В следующую ночь по этому же броду переправился первый батальон 610-го полка...
Враг принял спешные меры по укреплению своей обороны и, яростно контратакуя, стремился сбросить наши батальоны в реку.
И снова создалось своего рода равновесие сил. Все дивизии 6-й армии по нескольку раз атаковали врага, но [149] оставались на занятых позициях: немцы имели перевес и в живой силе, и в технике. К тому же наши орудия застряли в районе Шолохово и на реке Базавлук.
У нас в дивизии главная трудность состояла в том, что не хватало боеприпасов. По густой, похожей на раскисший студень грязи не смогли дотянуться до передовых частей обозы. Автотранспорт фактически остановился.

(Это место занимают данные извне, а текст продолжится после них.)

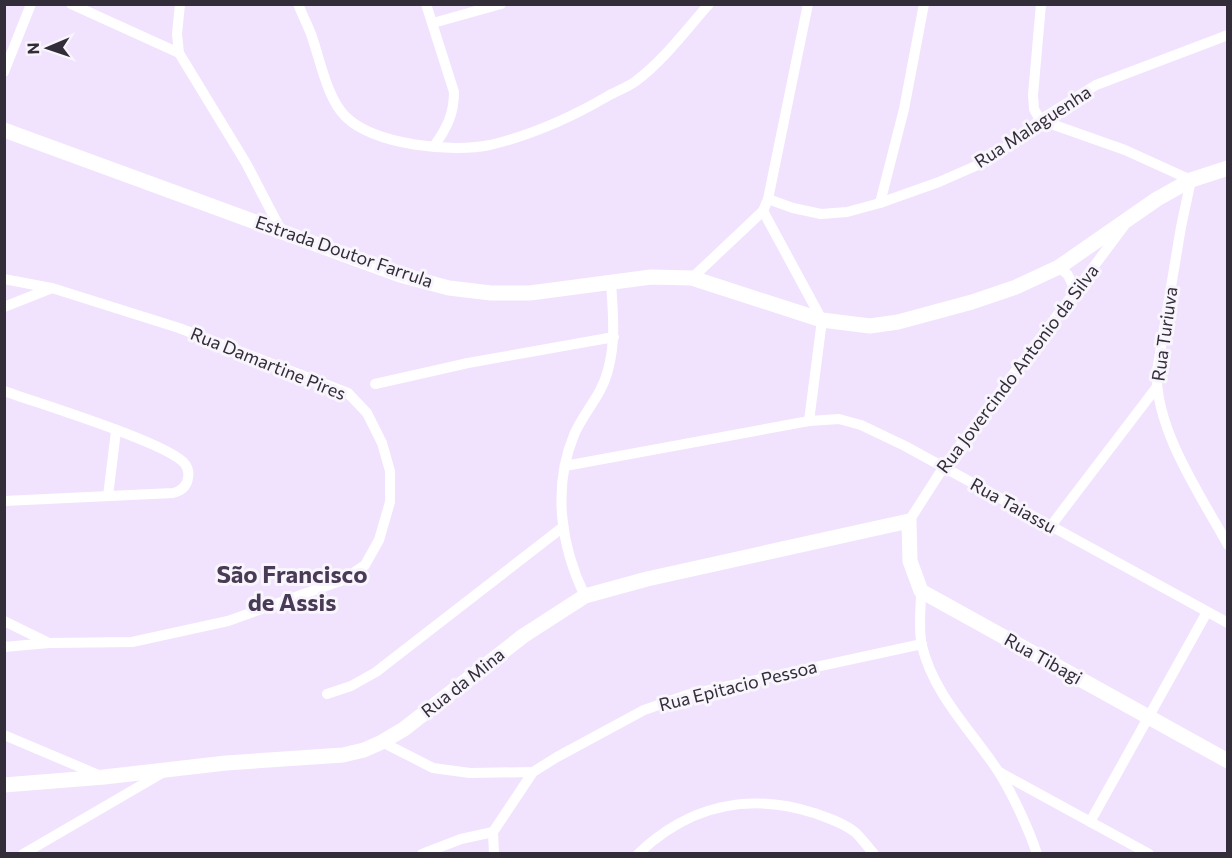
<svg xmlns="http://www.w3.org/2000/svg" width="1232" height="858" font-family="Commissioner,sans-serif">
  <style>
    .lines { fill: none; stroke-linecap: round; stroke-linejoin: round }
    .street { stroke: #fff; stroke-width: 10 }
    .secondary { stroke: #fff; stroke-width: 15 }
    .labels { text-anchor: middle; stroke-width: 6; stroke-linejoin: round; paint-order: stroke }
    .street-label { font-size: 18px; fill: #332c39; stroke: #f8f5fc }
    .district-label { font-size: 24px; font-weight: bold; fill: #493a55; stroke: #f8f5fc }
  </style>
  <rect width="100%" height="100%" fill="#f1e3fd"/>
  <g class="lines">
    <!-- street -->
    <g class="street">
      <path d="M71,4L179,53"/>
      <path d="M180,4L177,34L179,53L246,163L282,232"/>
      <path d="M298,4C302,14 307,24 311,34C320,59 327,99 346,117C375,145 452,153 490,145C532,135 572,117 608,96C617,91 628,87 636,81C664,60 686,30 709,4"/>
      <path d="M426,4L454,92C454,114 447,128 434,146"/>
      <path d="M1041,4L1033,95L1034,109L1040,120L1125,150L1191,180L1181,227L1157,371C1154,428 1201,496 1228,545"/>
      <path d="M433,23L501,4"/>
      <path d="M4,72L31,4"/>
      <path d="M768,199L793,208L821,214L847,212L880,203L939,182L980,164L1003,150L1040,120L1096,85L1228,35"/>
      <path d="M880,203L904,109L924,4"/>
      <path d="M763,211L822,320L809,421"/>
      <path d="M1059,267L1068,275L1075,290"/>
      <path d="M692,278L763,211L768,199L808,4"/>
      <path d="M4,279L51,288"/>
      <path d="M4,307L52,288L179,328L348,393L367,413L382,443L390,471V502L379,540L365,565L343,580L228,621L132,642L49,643L4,647"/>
      <path d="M375,384L468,363L614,337"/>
      <path d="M4,391C37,403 169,443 185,464C188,468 189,473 188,478C187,486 181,491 173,493L4,501"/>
      <path d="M565,466L809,421L839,419L861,425L905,446L1228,623"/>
      <path d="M108,496L116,431"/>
      <path d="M909,521L943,468L1124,226"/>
      <path d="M1050,527L1156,388"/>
      <path d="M921,591C921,609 918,630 922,646C934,695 971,730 998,771C1012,793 1029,829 1037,854"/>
      <path d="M585,596C561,547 552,488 574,435C583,413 602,395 608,370C616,341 613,313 611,283"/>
      <path d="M4,621L49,643"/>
      <path d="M327,694L351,686L376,672L563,527"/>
      <path d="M4,735L101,776"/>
      <path d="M382,742L433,768L470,773L533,772"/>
      <path d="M999,772L1149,854"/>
      <path d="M1090,822L1207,612"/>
      <path d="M493,832L533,772L557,757L644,710L687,695L922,644"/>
      <path d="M493,832L494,854"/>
      <path d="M23,854L164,772"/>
      <path d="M422,854L461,839L493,832"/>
      <path d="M638,854C688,806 748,792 814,813C828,818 844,823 856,833C862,839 868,847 874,854"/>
    </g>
    <!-- secondary -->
    <g class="secondary">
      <path d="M4,130L400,275L449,288L491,293H530L651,277L692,278L822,320L870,326L898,322L972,302L1016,287L1059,267L1157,199L1191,180L1228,168"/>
      <path d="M4,785L104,777L226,763L343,755L364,750L382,742L404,729L523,636L585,596L647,579L909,521L910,561L921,591L1228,761"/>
    </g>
  </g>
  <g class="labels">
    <!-- street labels -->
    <g class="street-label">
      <text transform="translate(1033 127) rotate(-33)" y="6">Rua Malaguenha</text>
      <text transform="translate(344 252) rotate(19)" y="6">Estrada Doutor Farrula</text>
      <text transform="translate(1165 334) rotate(-82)" y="6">Rua Turiuva</text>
      <text transform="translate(268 364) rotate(22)" y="6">Rua Damartine Pires</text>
      <text transform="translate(1018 369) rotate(-53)" y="6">Rua Jovercindo Antonio da Silva</text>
      <text transform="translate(1013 506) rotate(29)" y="6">Rua Taiassu</text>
      <text transform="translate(1043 659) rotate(29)" y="6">Rua Tibagi</text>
      <text transform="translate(463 683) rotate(-38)" y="6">Rua da Mina</text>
      <text transform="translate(738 686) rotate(-14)" y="6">Rua Epitacio Pessoa</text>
    </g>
    <!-- district labels -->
    <g class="district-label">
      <text x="292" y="583">São Francisco<tspan x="292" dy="28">de Assis</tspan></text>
    </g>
  </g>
  <!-- border -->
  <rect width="1232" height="858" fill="none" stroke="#332c39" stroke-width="12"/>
  <!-- north arrow -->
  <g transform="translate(48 48) rotate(268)" stroke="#f8f5fc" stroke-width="4.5" paint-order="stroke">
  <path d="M0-4.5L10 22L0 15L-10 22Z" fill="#332c39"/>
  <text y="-9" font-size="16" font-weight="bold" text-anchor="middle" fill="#332c39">N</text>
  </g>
</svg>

Поэтому были приняты срочные меры по доставке боеприпасов, изыскивались новые средства для их транспортировки.
Кроме офицеров тыла ответственными за доставку снарядов, мин, патронов стали заместитель начальника политотдела дивизии майор В. В. Пронин и агитатор майор П. Ф. Рожек.
На призыв коммунистов активно откликнулись местные жители.

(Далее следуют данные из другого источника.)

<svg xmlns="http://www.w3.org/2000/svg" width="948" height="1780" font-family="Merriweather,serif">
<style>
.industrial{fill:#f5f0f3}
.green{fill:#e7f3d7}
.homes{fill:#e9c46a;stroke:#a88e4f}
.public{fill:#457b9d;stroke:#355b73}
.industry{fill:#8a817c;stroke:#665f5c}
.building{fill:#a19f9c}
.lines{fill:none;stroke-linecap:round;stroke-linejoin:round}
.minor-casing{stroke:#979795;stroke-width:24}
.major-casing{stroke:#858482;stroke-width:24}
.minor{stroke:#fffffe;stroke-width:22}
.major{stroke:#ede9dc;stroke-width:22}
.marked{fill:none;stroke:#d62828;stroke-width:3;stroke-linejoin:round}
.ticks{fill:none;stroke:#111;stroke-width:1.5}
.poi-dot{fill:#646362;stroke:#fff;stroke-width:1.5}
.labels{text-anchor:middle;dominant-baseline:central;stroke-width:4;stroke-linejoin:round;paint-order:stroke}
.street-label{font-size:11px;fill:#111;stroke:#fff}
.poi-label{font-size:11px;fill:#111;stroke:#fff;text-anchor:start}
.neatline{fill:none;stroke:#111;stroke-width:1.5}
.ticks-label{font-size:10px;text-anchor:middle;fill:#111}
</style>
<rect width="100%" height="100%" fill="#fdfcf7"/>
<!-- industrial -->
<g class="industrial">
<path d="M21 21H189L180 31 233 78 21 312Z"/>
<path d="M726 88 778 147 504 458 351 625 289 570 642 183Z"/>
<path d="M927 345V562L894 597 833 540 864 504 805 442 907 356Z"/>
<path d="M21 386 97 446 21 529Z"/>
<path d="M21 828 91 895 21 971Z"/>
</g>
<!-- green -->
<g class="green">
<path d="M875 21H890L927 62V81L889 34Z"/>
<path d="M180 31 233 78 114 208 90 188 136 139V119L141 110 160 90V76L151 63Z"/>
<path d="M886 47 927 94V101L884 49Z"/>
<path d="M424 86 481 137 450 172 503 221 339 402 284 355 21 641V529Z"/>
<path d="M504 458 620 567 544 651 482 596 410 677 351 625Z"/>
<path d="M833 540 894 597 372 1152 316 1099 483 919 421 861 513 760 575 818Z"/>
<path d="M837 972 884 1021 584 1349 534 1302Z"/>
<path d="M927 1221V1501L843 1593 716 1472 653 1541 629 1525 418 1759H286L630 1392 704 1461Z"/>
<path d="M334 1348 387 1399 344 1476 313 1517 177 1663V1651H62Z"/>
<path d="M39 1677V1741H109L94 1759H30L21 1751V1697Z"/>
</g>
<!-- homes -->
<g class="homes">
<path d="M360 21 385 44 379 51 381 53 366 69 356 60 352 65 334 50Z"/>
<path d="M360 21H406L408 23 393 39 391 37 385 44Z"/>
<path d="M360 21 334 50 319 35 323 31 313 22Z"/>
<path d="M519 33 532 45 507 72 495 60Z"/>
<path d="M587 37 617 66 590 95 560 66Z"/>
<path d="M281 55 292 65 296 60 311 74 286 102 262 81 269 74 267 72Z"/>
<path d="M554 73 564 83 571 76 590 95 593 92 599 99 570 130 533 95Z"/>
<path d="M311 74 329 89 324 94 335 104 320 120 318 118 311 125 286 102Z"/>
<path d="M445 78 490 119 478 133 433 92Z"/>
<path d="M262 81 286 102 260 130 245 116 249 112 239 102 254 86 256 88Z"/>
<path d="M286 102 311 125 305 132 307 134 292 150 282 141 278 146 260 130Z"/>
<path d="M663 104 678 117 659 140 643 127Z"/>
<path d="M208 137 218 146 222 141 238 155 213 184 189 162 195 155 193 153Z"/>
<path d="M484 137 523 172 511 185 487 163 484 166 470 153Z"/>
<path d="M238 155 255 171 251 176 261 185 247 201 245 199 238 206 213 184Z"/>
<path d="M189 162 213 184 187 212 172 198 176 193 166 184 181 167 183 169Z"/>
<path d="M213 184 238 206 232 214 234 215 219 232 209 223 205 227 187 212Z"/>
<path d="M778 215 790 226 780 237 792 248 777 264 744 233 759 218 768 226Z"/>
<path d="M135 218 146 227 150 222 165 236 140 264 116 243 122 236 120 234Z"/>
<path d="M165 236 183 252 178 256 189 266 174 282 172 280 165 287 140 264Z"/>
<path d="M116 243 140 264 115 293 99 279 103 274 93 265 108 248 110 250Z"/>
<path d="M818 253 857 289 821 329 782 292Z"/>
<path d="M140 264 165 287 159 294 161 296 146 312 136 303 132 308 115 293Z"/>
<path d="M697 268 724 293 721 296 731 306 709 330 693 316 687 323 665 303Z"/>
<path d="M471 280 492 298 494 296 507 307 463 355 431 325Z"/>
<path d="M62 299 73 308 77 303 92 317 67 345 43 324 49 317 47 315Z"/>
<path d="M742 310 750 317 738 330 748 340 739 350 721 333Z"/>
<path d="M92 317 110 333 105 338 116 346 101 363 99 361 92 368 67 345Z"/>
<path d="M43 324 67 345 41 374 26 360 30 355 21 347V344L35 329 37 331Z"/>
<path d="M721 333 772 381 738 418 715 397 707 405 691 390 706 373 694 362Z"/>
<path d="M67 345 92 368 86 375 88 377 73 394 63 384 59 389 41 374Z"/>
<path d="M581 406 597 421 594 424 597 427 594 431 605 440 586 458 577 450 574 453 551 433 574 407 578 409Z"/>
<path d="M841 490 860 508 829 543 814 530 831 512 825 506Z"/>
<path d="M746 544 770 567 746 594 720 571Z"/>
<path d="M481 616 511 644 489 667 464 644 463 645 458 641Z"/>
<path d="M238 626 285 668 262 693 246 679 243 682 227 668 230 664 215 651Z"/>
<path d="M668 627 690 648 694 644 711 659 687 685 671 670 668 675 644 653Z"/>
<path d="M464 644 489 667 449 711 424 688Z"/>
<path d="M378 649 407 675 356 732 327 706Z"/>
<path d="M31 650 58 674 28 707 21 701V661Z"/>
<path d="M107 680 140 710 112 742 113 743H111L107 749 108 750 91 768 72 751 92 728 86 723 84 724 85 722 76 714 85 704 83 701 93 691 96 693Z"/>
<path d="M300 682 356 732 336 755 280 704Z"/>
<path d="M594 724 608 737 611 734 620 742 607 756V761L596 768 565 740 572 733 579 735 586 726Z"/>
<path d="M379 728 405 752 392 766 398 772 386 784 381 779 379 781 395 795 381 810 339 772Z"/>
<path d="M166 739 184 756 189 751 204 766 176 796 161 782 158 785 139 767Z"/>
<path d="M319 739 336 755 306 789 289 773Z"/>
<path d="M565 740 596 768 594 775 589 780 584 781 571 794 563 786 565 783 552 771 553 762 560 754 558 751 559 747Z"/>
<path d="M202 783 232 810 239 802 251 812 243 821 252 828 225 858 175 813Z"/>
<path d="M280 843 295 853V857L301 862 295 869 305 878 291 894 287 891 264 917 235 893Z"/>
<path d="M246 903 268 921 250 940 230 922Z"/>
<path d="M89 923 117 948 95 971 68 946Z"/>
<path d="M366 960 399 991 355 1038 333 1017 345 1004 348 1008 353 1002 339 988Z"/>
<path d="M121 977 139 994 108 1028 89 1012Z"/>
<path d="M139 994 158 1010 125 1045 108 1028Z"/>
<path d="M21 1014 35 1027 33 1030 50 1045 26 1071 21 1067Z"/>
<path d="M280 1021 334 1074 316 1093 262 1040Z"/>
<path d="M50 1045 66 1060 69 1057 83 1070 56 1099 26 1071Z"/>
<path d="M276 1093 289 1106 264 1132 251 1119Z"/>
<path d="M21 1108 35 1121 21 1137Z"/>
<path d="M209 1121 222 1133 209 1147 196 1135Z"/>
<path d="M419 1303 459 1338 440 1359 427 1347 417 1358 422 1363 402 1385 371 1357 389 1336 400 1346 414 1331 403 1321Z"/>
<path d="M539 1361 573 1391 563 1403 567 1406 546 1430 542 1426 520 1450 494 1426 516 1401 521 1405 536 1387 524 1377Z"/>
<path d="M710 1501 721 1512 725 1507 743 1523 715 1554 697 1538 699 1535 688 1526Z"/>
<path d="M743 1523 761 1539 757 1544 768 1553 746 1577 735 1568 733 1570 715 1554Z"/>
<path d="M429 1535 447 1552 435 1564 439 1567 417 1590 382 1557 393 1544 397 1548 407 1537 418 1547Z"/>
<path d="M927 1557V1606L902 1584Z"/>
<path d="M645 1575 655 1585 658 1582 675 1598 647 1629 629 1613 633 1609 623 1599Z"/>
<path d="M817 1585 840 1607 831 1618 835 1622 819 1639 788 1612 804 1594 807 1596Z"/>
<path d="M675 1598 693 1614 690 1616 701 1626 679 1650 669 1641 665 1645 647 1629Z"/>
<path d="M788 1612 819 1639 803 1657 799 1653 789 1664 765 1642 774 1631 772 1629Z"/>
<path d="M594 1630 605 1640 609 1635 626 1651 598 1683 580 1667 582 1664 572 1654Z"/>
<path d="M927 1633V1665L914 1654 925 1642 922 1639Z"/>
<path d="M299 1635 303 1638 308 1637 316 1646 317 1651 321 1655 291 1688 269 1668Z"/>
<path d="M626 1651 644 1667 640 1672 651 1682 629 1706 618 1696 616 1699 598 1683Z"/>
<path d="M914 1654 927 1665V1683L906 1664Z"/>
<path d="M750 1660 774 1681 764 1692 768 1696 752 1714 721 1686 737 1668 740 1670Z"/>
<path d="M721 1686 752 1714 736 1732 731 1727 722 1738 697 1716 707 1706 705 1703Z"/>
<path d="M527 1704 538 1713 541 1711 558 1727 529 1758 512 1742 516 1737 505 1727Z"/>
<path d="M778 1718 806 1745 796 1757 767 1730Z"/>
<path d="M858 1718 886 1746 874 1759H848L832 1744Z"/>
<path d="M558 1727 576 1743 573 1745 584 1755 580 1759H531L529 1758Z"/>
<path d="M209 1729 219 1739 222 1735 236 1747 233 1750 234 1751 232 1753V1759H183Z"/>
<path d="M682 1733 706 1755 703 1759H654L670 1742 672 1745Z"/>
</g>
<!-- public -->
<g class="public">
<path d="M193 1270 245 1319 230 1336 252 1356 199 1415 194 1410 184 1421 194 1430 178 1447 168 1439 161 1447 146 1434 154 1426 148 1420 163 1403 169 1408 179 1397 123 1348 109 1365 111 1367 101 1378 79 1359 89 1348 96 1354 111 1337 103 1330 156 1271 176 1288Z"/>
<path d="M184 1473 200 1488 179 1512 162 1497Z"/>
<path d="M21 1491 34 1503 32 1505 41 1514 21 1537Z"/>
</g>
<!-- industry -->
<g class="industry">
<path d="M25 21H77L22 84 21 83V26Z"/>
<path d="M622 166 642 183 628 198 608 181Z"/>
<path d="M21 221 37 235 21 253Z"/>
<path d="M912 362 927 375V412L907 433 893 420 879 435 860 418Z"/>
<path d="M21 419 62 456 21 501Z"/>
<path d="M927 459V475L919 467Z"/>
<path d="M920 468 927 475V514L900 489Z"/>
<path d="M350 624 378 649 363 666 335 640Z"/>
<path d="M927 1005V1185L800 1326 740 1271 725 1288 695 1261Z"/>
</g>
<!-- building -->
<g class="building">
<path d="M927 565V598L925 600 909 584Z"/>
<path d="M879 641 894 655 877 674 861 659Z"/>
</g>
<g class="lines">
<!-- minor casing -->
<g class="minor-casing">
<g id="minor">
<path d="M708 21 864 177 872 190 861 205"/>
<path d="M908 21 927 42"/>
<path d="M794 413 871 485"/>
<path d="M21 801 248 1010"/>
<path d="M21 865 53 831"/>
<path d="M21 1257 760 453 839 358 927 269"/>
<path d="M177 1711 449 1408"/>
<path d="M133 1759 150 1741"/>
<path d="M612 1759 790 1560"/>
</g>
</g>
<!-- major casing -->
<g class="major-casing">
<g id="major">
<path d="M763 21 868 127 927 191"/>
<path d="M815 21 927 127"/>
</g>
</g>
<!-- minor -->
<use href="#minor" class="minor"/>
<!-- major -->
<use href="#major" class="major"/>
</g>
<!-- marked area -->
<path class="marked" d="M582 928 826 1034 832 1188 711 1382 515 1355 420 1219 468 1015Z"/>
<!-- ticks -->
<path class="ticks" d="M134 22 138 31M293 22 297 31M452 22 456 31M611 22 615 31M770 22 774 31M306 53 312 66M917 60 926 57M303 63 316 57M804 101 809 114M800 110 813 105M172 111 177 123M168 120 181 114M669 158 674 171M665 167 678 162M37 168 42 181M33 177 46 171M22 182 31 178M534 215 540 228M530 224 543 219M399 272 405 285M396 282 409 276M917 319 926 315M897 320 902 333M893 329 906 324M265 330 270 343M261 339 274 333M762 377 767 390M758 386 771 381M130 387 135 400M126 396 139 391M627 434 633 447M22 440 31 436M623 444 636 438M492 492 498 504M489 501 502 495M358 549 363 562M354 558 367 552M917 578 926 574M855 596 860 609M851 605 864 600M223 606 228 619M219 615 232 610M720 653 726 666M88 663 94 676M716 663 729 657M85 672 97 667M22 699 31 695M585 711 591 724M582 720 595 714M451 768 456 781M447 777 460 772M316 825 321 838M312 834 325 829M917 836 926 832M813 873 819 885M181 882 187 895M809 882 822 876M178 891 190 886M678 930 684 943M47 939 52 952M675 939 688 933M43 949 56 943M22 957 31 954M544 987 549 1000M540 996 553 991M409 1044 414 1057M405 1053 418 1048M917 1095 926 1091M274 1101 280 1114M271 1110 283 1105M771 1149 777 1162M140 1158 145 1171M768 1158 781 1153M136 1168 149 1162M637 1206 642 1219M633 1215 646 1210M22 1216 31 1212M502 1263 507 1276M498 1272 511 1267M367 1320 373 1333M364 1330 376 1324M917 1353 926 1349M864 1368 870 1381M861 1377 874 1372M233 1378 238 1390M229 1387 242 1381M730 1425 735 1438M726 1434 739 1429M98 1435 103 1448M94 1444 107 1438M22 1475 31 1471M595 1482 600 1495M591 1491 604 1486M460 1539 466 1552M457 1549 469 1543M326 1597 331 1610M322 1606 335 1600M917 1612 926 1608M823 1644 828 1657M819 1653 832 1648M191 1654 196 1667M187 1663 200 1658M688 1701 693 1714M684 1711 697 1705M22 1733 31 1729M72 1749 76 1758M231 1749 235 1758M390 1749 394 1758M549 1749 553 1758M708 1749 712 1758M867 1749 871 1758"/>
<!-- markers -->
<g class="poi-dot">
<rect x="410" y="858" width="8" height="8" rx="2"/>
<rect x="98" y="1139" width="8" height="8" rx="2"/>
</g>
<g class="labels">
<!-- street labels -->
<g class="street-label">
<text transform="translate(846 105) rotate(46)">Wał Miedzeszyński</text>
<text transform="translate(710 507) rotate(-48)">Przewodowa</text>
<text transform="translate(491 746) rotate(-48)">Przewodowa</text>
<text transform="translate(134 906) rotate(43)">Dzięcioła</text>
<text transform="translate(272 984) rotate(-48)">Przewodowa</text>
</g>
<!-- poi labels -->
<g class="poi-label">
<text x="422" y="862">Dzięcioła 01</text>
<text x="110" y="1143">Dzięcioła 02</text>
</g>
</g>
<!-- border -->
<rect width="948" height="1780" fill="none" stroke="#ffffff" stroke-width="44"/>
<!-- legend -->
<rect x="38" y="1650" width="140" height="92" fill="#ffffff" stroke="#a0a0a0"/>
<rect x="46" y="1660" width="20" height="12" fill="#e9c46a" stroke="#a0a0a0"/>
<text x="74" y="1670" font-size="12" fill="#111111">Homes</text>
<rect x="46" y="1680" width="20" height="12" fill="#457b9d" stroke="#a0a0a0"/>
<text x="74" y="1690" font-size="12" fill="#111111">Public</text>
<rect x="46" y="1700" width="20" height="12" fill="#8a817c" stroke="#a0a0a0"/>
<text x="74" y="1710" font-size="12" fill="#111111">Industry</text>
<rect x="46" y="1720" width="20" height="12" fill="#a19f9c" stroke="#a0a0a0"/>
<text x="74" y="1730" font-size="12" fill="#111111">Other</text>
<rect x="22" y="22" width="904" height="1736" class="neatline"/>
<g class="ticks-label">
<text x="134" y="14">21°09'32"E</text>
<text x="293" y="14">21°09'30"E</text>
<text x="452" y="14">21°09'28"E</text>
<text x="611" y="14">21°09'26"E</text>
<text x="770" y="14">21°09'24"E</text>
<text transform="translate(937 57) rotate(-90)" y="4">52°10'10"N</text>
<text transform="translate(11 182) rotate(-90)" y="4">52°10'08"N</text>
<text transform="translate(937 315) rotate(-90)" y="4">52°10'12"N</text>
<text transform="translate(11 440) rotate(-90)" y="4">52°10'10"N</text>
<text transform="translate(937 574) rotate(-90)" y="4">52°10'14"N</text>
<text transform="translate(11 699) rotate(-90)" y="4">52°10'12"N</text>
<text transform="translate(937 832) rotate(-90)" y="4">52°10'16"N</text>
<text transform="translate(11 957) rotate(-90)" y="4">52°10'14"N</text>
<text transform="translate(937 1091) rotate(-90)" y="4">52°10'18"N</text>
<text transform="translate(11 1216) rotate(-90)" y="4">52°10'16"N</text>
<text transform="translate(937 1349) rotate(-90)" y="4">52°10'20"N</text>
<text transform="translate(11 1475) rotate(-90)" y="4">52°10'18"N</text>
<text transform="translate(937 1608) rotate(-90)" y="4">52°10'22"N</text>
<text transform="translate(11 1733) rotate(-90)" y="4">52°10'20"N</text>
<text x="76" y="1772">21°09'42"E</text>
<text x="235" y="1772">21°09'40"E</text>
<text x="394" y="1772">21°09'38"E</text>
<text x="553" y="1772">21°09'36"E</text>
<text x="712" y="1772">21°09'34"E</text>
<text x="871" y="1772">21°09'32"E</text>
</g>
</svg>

Мы свои земли знаем, привычны к распутице, говорили они. И многие граждане стали добровольными помощниками воинов. Они привели сохранившихся при оккупации колхозных лошадей, волов и даже коров. Благодаря этому мы смогли доставить войскам хотя бы часть потребной нормы...
Успеху операции сопутствовали действия правого крыла фронта. После упорных боев именно там была прорвана оборона противника, и в прорыв, пришпорив коней, ушли плиевцы. 8 марта конники ударили в тыл войскам, действовавшим перед нашим фронтом в районе Березнеговатое, Снигиревка. Гитлеровцы были вынуждены маневрировать частями, сняли некоторые из них с передовых позиций.
Тогда и перешла в наступление наша 6-я армия.
10 марта 610-й и 619-й полки сбили противника в районе Орлово и, преследуя его, заняли Натальино, Благодатное и Петровский, выйдя к вечеру на рубеж Равнополье, Ново-Братский.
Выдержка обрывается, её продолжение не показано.